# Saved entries
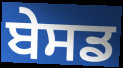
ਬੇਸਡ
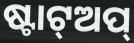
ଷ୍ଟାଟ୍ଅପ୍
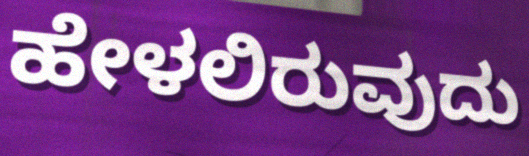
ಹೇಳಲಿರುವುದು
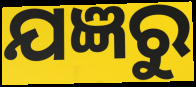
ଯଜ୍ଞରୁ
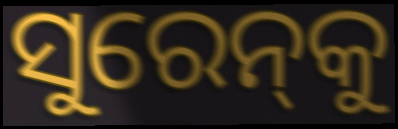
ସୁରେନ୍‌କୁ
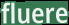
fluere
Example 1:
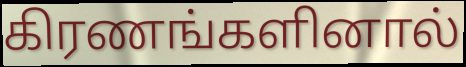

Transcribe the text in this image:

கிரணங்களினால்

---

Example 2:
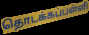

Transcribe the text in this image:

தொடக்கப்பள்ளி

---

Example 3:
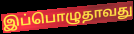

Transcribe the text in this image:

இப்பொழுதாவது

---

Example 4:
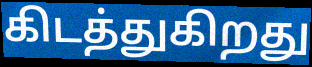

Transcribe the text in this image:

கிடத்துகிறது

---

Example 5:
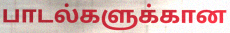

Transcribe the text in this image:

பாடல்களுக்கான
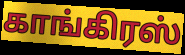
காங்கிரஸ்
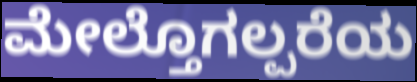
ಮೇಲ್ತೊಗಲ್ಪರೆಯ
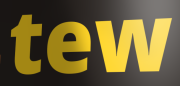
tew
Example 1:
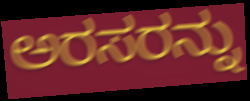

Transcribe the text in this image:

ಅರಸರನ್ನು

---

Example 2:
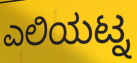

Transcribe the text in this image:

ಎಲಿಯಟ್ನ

# TASK PROMPT
Copy out, from the records above, every line that holds the string "Example".

# SOLUTION TO THE PROBLEM
Example 1:
Example 2:
Example 3:
Example 4:
Example 5:
Example 1:
Example 2:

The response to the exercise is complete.